==== EXTRAIT DU DOCUMENT ====

Tous les regards sont, en ce moment, tournés vers l’Union économique et monétaire dont beaucoup s'accordent à penser qu'elle est, à la fois, le couronnement du processus d'intégration économique et la première étape concrète de l'Union politique. C'est possible, Mais si certaines conditions sont remplies et donc si, au préalable, quelques malentendus sont levés.

Car, en définitive, chacun le voit bien, comme toujours, derrière les discussions de nature économique, se profilent de grandes options politiques. L’opinion publique n'en a pas été consciente pendant longtemps. Mais aujourd'hui, et en raison des progrès réalisés par l'intégration économique, le politique revient en force. La démocratie et le civisme ne pourront qu'y gagner.

L’UEM ou le couronnement de l’intégration économique

Les sceptiques ont, tout au long de celle aventure européenne, prédit régulièrement sa fin. Dans les années soixante, alors que s'exaspéraient les oppositions entre les partisans d'une organisation intergouvernementale et les avocats du fédéralisme. Dans les années soixante-dix, avec les bouleversements apportés par l'inconvertibilité en or du dollar et la hausse du prix du pétrole. Au début des années quatre-vingt, alors que la Communauté était à nouveau paralysée par ses oppositions internes. Après l’effondrement du communisme, puisque disparaissait l'une des fortes motivations de l’unité des Européens : assurer leur sécurité et résister à l’expansionnisme soviétique.

La construction européenne ne peut, dans son histoire, être assimilée à un long fleuve tranquille. Elle a connu des crises, des périodes de doute. Nous sommes encore dans l’une d’entre-elles, aggravée par la médiocrité de la situation économique et l’ampleur inquiétante du chômage.

Et pourtant, en chacune de ces circonstances, il s’est trouvé des responsables pour en appeler au politique, afin de transcender les difficultés de la voie économique. En vain.

C’est dans ce contexte qu’il faut replacer les deux initiatives des années soixante-dix.

Tout d’abord, le rapport d’un comité d’experts, présidé par Monsieur Werner – alors Premier ministre du Luxembourg – et qui était chargé de proposer un plan pour l'Union économique et monétaire. Des premières mesures ont suivi, mais il est apparu, vers le milieu des années soixante-dix, que le processus avait perdu de sa force, en raison des divergences des politiques économiques suivies par les pays membres, face aux chocs venus de l'extérieur.

Puis, en 1979, la création du système monétaire européen et de l'unité monétaire dénommée écu. Constatation remarquable : contrairement à la tentative précédente, celle-ci réussit, malgré le deuxième choc pétrolier, à provoquer, puis à soutenir la convergence économique progressive des pays dont les monnaies évoluaient dans ce système de changes relativement fixes. En d'autres termes, la dynamique monétaire engendrait un cercle vertueux économique.

====

CONSIGNES:
(a) Relevez dans l'extrait sur l'Union économique et monétaire toutes les périodes où, selon l'auteur, les sceptiques ont prédit la fin de l'aventure européenne.
(b) Répondez à ces questions d'après l'extrait sur l'Union économique et monétaire.
(i) Qui présidait le comité d'experts chargé de proposer un plan pour l'Union économique et monétaire ?
(ii) En quelle année le système monétaire européen a-t-il été créé ?
(iii) Quel nom a reçu l'unité monétaire créée en même temps que ce système ?
(c) Poursuivez l'extrait sur l'Union économique et monétaire à partir de sa dernière phrase.
Les données qui suivent n'ont aucun lien avec l'extrait sur l'Union économique et monétaire.

==== DONNÉES RECUEILLIES ====

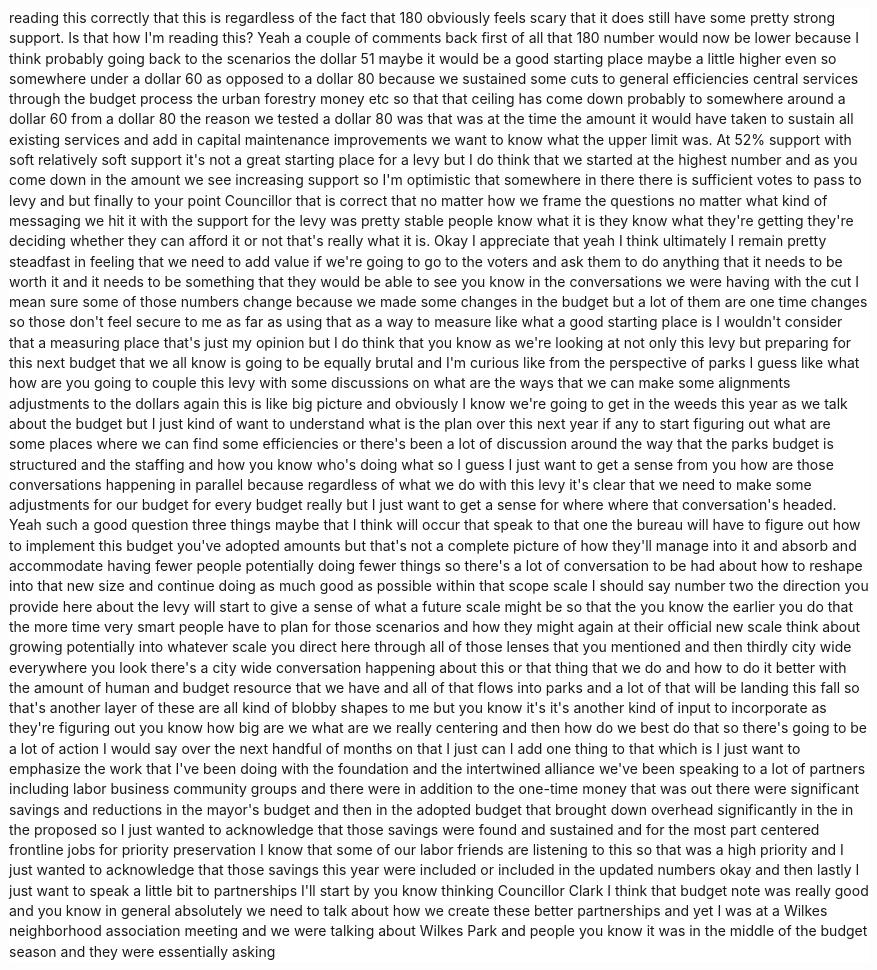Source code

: reading this correctly that this is regardless of the fact that 180 obviously feels scary that it does still have some pretty strong support. Is that how I'm reading this? Yeah a couple of comments back first of all that 180 number would now be lower because I think probably going back to the scenarios the dollar 51 maybe it would be a good starting place maybe a little higher even so somewhere under a dollar 60 as opposed to a dollar 80 because we sustained some cuts to general efficiencies central services through the budget process the urban forestry money etc so that that ceiling has come down probably to somewhere around a dollar 60 from a dollar 80 the reason we tested a dollar 80 was that was at the time the amount it would have taken to sustain all existing services and add in capital maintenance improvements we want to know what the upper limit was. At 52% support with soft relatively soft support it's not a great starting place for a levy but I do think that we started at the highest number and as you come down in the amount we see increasing support so I'm optimistic that somewhere in there there is sufficient votes to pass to levy and but finally to your point Councillor that is correct that no matter how we frame the questions no matter what kind of messaging we hit it with the support for the levy was pretty stable people know what it is they know what they're getting they're deciding whether they can afford it or not that's really what it is. Okay I appreciate that yeah I think ultimately I remain pretty steadfast in feeling that we need to add value if we're going to go to the voters and ask them to do anything that it needs to be worth it and it needs to be something that they would be able to see you know in the conversations we were having with the cut I mean sure some of those numbers change because we made some changes in the budget but a lot of them are one time changes so those don't feel secure to me as far as using that as a way to measure like what a good starting place is I wouldn't consider that a measuring place that's just my opinion but I do think that you know as we're looking at not only this levy but preparing for this next budget that we all know is going to be equally brutal and I'm curious like from the perspective of parks I guess like what how are you going to couple this levy with some discussions on what are the ways that we can make some alignments adjustments to the dollars again this is like big picture and obviously I know we're going to get in the weeds this year as we talk about the budget but I just kind of want to understand what is the plan over this next year if any to start figuring out what are some places where we can find some efficiencies or there's been a lot of discussion around the way that the parks budget is structured and the staffing and how you know who's doing what so I guess I just want to get a sense from you how are those conversations happening in parallel because regardless of what we do with this levy it's clear that we need to make some adjustments for our budget for every budget really but I just want to get a sense for where where that conversation's headed. Yeah such a good question three things maybe that I think will occur that speak to that one the bureau will have to figure out how to implement this budget you've adopted amounts but that's not a complete picture of how they'll manage into it and absorb and accommodate having fewer people potentially doing fewer things so there's a lot of conversation to be had about how to reshape into that new size and continue doing as much good as possible within that scope scale I should say number two the direction you provide here about the levy will start to give a sense of what a future scale might be so that the you know the earlier you do that the more time very smart people have to plan for those scenarios and how they might again at their official new scale think about growing potentially into whatever scale you direct here through all of those lenses that you mentioned and then thirdly city wide everywhere you look there's a city wide conversation happening about this or that thing that we do and how to do it better with the amount of human and budget resource that we have and all of that flows into parks and a lot of that will be landing this fall so that's another layer of these are all kind of blobby shapes to me but you know it's it's another kind of input to incorporate as they're figuring out you know how big are we what are we really centering and then how do we best do that so there's going to be a lot of action I would say over the next handful of months on that I just can I add one thing to that which is I just want to emphasize the work that I've been doing with the foundation and the intertwined alliance we've been speaking to a lot of partners including labor business community groups and there were in addition to the one-time money that was out there were significant savings and reductions in the mayor's budget and then in the adopted budget that brought down overhead significantly in the in the proposed so I just wanted to acknowledge that those savings were found and sustained and for the most part centered frontline jobs for priority preservation I know that some of our labor friends are listening to this so that was a high priority and I just wanted to acknowledge that those savings this year were included or included in the updated numbers okay and then lastly I just want to speak a little bit to partnerships I'll start by you know thinking Councillor Clark I think that budget note was really good and you know in general absolutely we need to talk about how we create these better partnerships and yet I was at a Wilkes neighborhood association meeting and we were talking about Wilkes Park and people you know it was in the middle of the budget season and they were essentially asking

====

CORRIGÉS:
(a)
- Les années soixante, quand s'exaspéraient les oppositions entre partisans d'une organisation intergouvernementale et avocats du fédéralisme
- Les années soixante-dix, avec l'inconvertibilité en or du dollar et la hausse du prix du pétrole
- Le début des années quatre-vingt, quand la Communauté était à nouveau paralysée par ses oppositions internes
- L'après-effondrement du communisme, quand disparaissait l'une des fortes motivations de l'unité des Européens

(b)
(i) Monsieur Werner, alors Premier ministre du Luxembourg.
(ii) En 1979.
(iii) L'écu.

(c)
Les succès du SME contribuèrent à cette relance par l’économie que proposa la Commission européenne en 1985, en faisant adopter l’objectif 1992 de réalisation d’un grand marché sans frontière intérieure. Puis ce fut la modification des traités (l’Acte unique) destinée à faciliter les prises de décisions nécessaires et à renforcer les politiques structurelles et les coopérations entre les États membres. L’approche par l’économique faisait donc, une nouvelle fois, ses preuves, dans une sorte d’engrenage vertueux complète par une nouvelle constitution financière adoptée en février 1988 et qui donnait à a Communauté les moyens financiers pour développer la solidarité à l’égard des régions en difficulté ou en retard de développement (six fois plus de ressources consacrées aux politiques structurelles en 1996 par rapport à 1985).

Comme cette relance de 1985 avait stimulé nos économies qui retrouvaient le chemin de la croissance et de la création d'emplois (9 millions de postes de travail créés de 1985 à 1992), l'ambiance était à l'optimisme chez les responsables européens. À ce point que certains d'entre-deux envisageaient, dès 1988, la suite logique de réalisation de ce grand marché : une monnaie unique pour l'Europe. Si bien que le Conseil européen de Hanovre décida de confier à un comité, composé des gouverneurs des Banques centrales et que l'on m'avait demandé de présider, la mission de définir les objectifs, le cadre et les conditions d'une union économique et monétaire. Le rapport de ce comité fut adopté en juin 1989, par le Conseil européen qui décida même de fixer au 1er juillet 1990 le démarrage de la première phase du processus, coïncidant ainsi, avec l'échéance déjà décidée pour la pleine libération des capitaux dans la Communauté.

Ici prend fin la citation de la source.